**DATA TO EXAMINE**:
^^^^^^^^^^^^^^^^

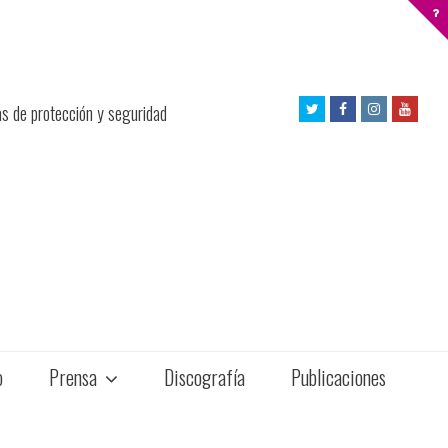
Twitter
Facebook
Instagram
Yout
as de protección y seguridad
Profile
Profile
Profile
Profil
o
Prensa
Discografía
Publicaciones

^^^^^^^^^^^^^^^^

**WHAT YOU NEED TO DO**:
Output every line of text from the material above verbatim, in its original order, and leave out the pictures.

**OUTPUT OF THE TASK**:
Twitter
Facebook
Instagram
Yout
as de protección y seguridad
Profile
Profile
Profile
Profil
o
Prensa
Discografía
Publicaciones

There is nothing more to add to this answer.